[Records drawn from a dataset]
********************

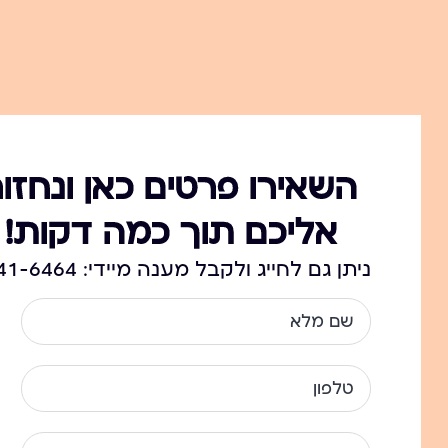
השאירו פרטים כאן ונחזור
אליכם תוך כמה דקות!
ניתן גם לחייג ולקבל מענה מיידי: 054-341-6464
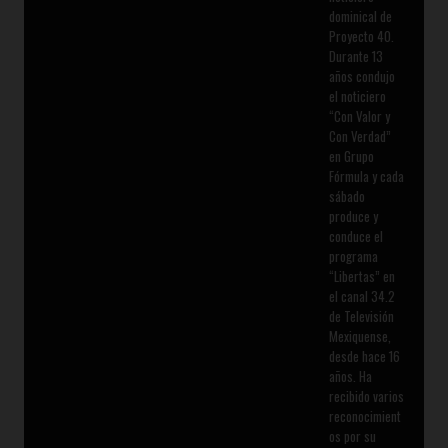
dominical de
Proyecto 40.
Durante 13
años condujo
el noticiero
“Con Valor y
Con Verdad”
en Grupo
Fórmula y cada
sábado
produce y
conduce el
programa
“Libertas” en
el canal 34.2
de Televisión
Mexiquense,
desde hace 16
años. Ha
recibido varios
reconocimient
os por su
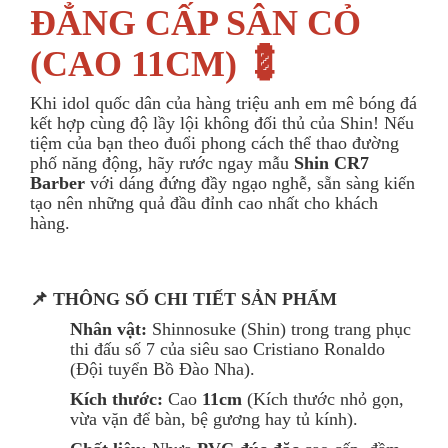
ĐẲNG CẤP SÂN CỎ
(CAO 11CM) 💈
Khi idol quốc dân của hàng triệu anh em mê bóng đá
kết hợp cùng độ lầy lội không đối thủ của Shin! Nếu
tiệm của bạn theo đuổi phong cách thể thao đường
phố năng động, hãy rước ngay mẫu
Shin CR7
Barber
với dáng đứng đầy ngạo nghễ, sẵn sàng kiến
tạo nên những quả đầu đỉnh cao nhất cho khách
hàng.
📌 THÔNG SỐ CHI TIẾT SẢN PHẨM
Nhân vật:
Shinnosuke (Shin) trong trang phục
thi đấu số 7 của siêu sao Cristiano Ronaldo
(Đội tuyển Bồ Đào Nha).
Kích thước:
Cao
11
cm
(Kích thước nhỏ gọn,
vừa vặn để bàn, bệ gương hay tủ kính).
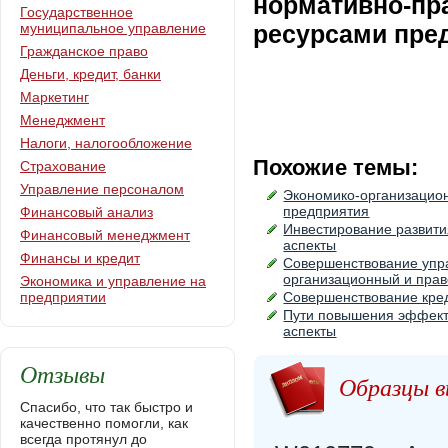
нормативно-пр
Государственное
муниципальное управление
ресурсами пре
Гражданское право
Деньги, кредит, банки
Маркетинг
Менеджмент
Налоги, налогообложение
Похожие темы:
Страхование
Управление персоналом
Экономико-организацио
предприятия
Финансовый анализ
Инвестирование развити
Финансовый менеджмент
аспекты
Финансы и кредит
Совершенствование упра
организационный и прав
Экономика и управление на
предприятии
Совершенствование кред
Пути повышения эффекти
аспекты
Отзывы
Образцы в
Спасибо, что так быстро и
качественно помогли, как
всегда протянул до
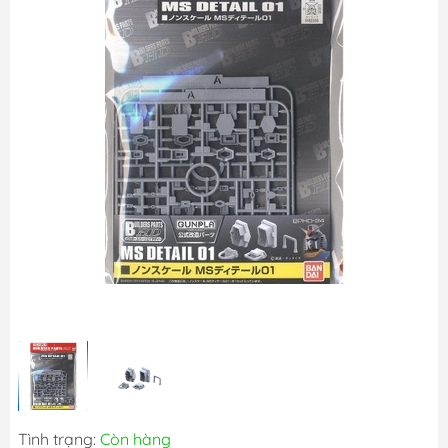
Tình trạng:
Còn hàng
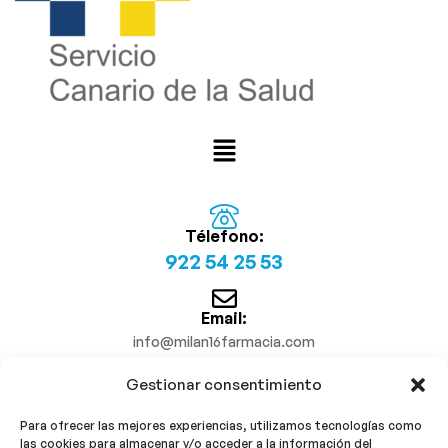
Télefono:
922 54 25 53
Email:
info@milan16farmacia.com
Gestionar consentimiento
¡Síguenos!
Para ofrecer las mejores experiencias, utilizamos tecnologías como
las cookies para almacenar y/o acceder a la información del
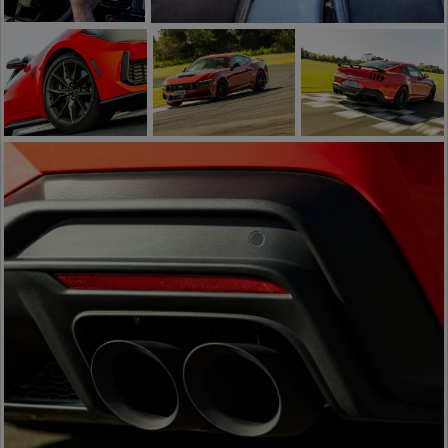
Horse
Tecnologia
Bancos Esportivos em Couro e
para Piloto
Suede
Rodas de 19
Performance
Diferencial
polegadas
de Pista
Traseiro
TORSEN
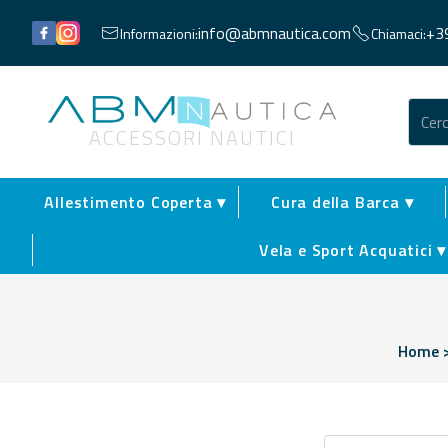
Facebook
Instagram
info@abmnautica.com
+3
Informazioni:
Chiamaci:
Abm Nautica
ACCESSORI NAUTICI
Allestimento Coperta ▾
Cura della Barca ▾
Vela e Sport Acquatici ▾
Home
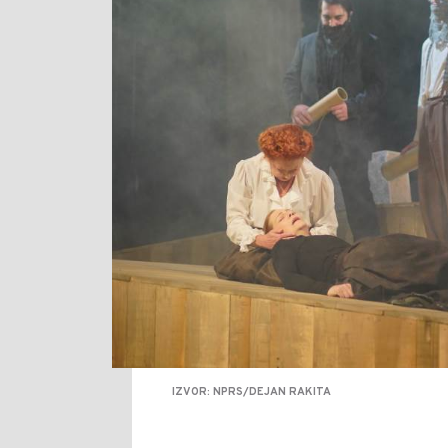
IZVOR: NPRS/DEJAN RAKITA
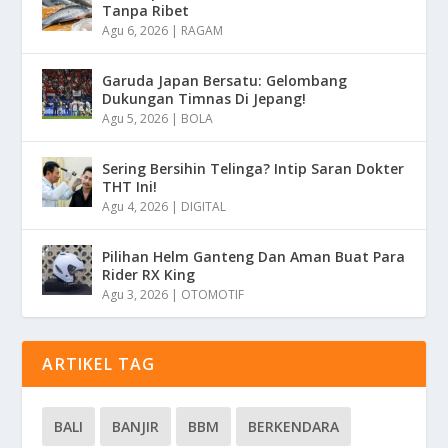
Tanpa Ribet
Agu 6, 2026
|
RAGAM
Garuda Japan Bersatu: Gelombang
Dukungan Timnas Di Jepang!
Agu 5, 2026
|
BOLA
Sering Bersihin Telinga? Intip Saran Dokter
THT Ini!
Agu 4, 2026
|
DIGITAL
Pilihan Helm Ganteng Dan Aman Buat Para
Rider RX King
Agu 3, 2026
|
OTOMOTIF
ARTIKEL TAG
BALI
BANJIR
BBM
BERKENDARA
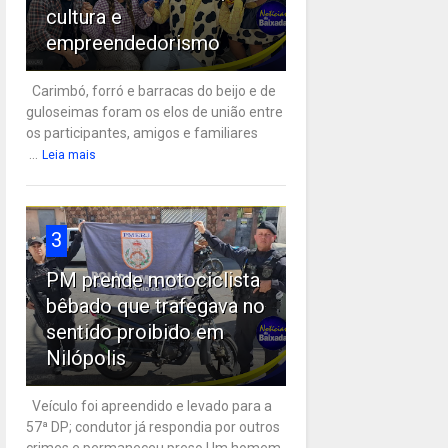
cultura e
empreendedorismo
Carimbó, forró e barracas do beijo e de
guloseimas foram os elos de união entre
os participantes, amigos e familiares
...
Leia mais
3
PM prende motociclista
bêbado que trafegava no
sentido proibido em
Nilópolis
Veículo foi apreendido e levado para a
57ª DP; condutor já respondia por outros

********************

What the exercise asks: Write the records above out again word for word, skipping each picture.

Output of the exercise:
השאירו פרטים כאן ונחזור
אליכם תוך כמה דקות!
ניתן גם לחייג ולקבל מענה מיידי: 054-341-6464
dominical de
Proyecto 40.
Durante 13
años condujo
el noticiero
“Con Valor y
Con Verdad”
en Grupo
Fórmula y cada
sábado
produce y
conduce el
programa
“Libertas” en
el canal 34.2
de Televisión
Mexiquense,
desde hace 16
años. Ha
recibido varios
reconocimient
os por su
ĐẲNG CẤP SÂN CỎ
(CAO 11CM) 💈
Khi idol quốc dân của hàng triệu anh em mê bóng đá
kết hợp cùng độ lầy lội không đối thủ của Shin! Nếu
tiệm của bạn theo đuổi phong cách thể thao đường
phố năng động, hãy rước ngay mẫu
Shin CR7
Barber
với dáng đứng đầy ngạo nghễ, sẵn sàng kiến
tạo nên những quả đầu đỉnh cao nhất cho khách
hàng.
📌 THÔNG SỐ CHI TIẾT SẢN PHẨM
Nhân vật:
Shinnosuke (Shin) trong trang phục
thi đấu số 7 của siêu sao Cristiano Ronaldo
(Đội tuyển Bồ Đào Nha).
Kích thước:
Cao
11
cm
(Kích thước nhỏ gọn,
vừa vặn để bàn, bệ gương hay tủ kính).
нормативно-пр
Государственное
муниципальное управление
ресурсами пре
Гражданское право
Деньги, кредит, банки
Маркетинг
Менеджмент
Налоги, налогообложение
Похожие темы:
Страхование
Управление персоналом
Экономико-организацио
предприятия
Финансовый анализ
Инвестирование развити
Финансовый менеджмент
аспекты
Финансы и кредит
Совершенствование упра
организационный и прав
Экономика и управление на
предприятии
Совершенствование кред
Пути повышения эффекти
аспекты
Отзывы
Образцы в
Спасибо, что так быстро и
качественно помогли, как
всегда протянул до
Tình trạng:
Còn hàng
Télefono:
922 54 25 53
Email:
info@milan16farmacia.com
Gestionar consentimiento
¡Síguenos!
Para ofrecer las mejores experiencias, utilizamos tecnologías como
las cookies para almacenar y/o acceder a la información del
Horse
Tecnologia
Bancos Esportivos em Couro e
para Piloto
Suede
Rodas de 19
Performance
Diferencial
polegadas
de Pista
Traseiro
TORSEN
Facebook
Instagram
info@abmnautica.com
+3
Informazioni:
Chiamaci:
Abm Nautica
ACCESSORI NAUTICI
Allestimento Coperta ▾
Cura della Barca ▾
Vela e Sport Acquatici ▾
Home
IZVOR: NPRS/DEJAN RAKITA
Tanpa Ribet
Agu 6, 2026
|
RAGAM
Garuda Japan Bersatu: Gelombang
Dukungan Timnas Di Jepang!
Agu 5, 2026
|
BOLA
Sering Bersihin Telinga? Intip Saran Dokter
THT Ini!
Agu 4, 2026
|
DIGITAL
Pilihan Helm Ganteng Dan Aman Buat Para
Rider RX King
Agu 3, 2026
|
OTOMOTIF
ARTIKEL TAG
BALI
BANJIR
BBM
BERKENDARA
cultura e
empreendedorismo
Carimbó, forró e barracas do beijo e de
guloseimas foram os elos de união entre
os participantes, amigos e familiares
...
Leia mais
3
PM prende motociclista
bêbado que trafegava no
sentido proibido em
Nilópolis
Veículo foi apreendido e levado para a
57ª DP; condutor já respondia por outros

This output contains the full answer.